Saturday, September 6, 2008

Dong Son drums

Dong Son drums are bronze drums fabricated by the Dong Son culture, in the Red River Delta of northern Vietnam. The drums were produced from about 600 BC until the third century AD, and are one of the culture's finest examples of metalworking.

The drums, cast in bronze using the lost wax method, are up to a meter in height and weigh up to 100 kg. Dong Son drums were apparently both musical instruments and cult objects. They are decorated with geometric patterns, scenes of daily life and war, animals and birds, and boats. The latter alludes to the importance of trade to the culture in which they were made, and the drums themselves became objects of trade and heirlooms. More than 200 have been found, across an area from eastern Indonesia to Vietnam and Southern China.

Classification




In 1902, a collection of 165 large bronze drums was published by F. Heger, who subdivided them into a classification of four types.

The Heger 1 drums of the Dong Son culture were classified and divided into five groups by the Vietnamese scholar Pham Huy Thong in 1990, a division that implied a chronological succession. The earliest, group A, comprisees a set of large and intricated decorated drums. Group B consists of a smaller drums who almost universally have a group of waterbirds in flight as their key motif on the tympanum and the mantle designs. Group C has a central panel on the tympanum made up of a row of plumed warriors placed inside another panel of waterbirds in flight. Toads line the tympanum's edge while the mantle was decorated with either patterns involving boats or geometric patterns.

Hoang Ha




The Hoang Hoa drum is a notable specimen of the Dong Son culture of the Bronze Age that existed in the Red River Delta in approximately the first five centuries BCE.

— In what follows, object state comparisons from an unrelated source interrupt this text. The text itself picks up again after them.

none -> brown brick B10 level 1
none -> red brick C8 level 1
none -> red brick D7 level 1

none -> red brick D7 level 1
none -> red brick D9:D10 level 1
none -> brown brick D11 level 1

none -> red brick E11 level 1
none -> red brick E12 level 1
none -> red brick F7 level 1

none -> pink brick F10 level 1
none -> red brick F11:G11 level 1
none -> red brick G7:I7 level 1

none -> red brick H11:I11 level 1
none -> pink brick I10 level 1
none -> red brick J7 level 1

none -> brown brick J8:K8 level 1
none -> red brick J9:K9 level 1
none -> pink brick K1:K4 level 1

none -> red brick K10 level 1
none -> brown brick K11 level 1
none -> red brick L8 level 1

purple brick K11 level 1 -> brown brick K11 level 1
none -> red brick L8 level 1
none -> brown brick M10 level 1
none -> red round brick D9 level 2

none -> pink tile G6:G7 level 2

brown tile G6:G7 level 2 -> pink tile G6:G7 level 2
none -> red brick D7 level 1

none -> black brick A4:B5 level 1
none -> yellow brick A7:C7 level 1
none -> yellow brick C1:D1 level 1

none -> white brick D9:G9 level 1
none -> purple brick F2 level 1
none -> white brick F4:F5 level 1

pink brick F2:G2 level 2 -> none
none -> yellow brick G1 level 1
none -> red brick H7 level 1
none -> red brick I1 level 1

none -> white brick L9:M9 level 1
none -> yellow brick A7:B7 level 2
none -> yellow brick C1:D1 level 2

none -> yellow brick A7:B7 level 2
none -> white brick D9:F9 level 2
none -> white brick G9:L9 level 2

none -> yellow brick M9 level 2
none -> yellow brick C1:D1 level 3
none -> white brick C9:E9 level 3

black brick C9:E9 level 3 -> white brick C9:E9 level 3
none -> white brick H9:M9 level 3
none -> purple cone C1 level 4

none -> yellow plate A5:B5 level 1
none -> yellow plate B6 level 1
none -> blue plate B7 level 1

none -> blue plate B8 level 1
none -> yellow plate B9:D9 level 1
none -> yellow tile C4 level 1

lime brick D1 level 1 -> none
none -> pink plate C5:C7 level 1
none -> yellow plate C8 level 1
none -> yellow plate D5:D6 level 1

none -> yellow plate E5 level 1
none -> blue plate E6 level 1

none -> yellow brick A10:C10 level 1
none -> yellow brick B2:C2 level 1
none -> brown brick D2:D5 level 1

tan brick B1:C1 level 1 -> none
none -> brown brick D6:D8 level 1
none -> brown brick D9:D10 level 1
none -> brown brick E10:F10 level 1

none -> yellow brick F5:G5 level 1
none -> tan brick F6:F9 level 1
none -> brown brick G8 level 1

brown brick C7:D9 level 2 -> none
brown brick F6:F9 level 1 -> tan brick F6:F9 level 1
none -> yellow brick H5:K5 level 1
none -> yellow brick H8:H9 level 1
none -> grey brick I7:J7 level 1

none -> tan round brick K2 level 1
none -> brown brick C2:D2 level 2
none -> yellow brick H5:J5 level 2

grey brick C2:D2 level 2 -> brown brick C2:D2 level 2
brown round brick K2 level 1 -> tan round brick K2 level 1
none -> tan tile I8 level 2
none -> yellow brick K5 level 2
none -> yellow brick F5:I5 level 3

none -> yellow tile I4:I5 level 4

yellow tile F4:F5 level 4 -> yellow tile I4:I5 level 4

It was discovered in Ha Son Binh Province in 1937, with an outer panel of crane egrets and an inner panel which shows a procession similar to that described in the Ngoc Lu drum, the most famous of the Dong Son drums.

The drum shows a procession similar to that described in the Ngoc Lu drum, the most famous of the Dong Son drums. This drum varies in that it depicts four sets of men in procession with feathered headgear, rather than two. Also, each set comprises three or four people none of whom appear to be armed. The posture of the men was interpreted as that they were participating in a dance rather than a military ceremony. In this drum, only one pair of people are depicted as threshing rice, and there is no cymbal player. However, the general motifs, such as the boats on the mantle, remain in place.

Large drums found in northern Vietnam were generally in the minority, as most drums have simple decorations with fewer representations of people. The Ban Thom drum has only an inner panel comprising of four houses and plumed humans standing alone or in couples.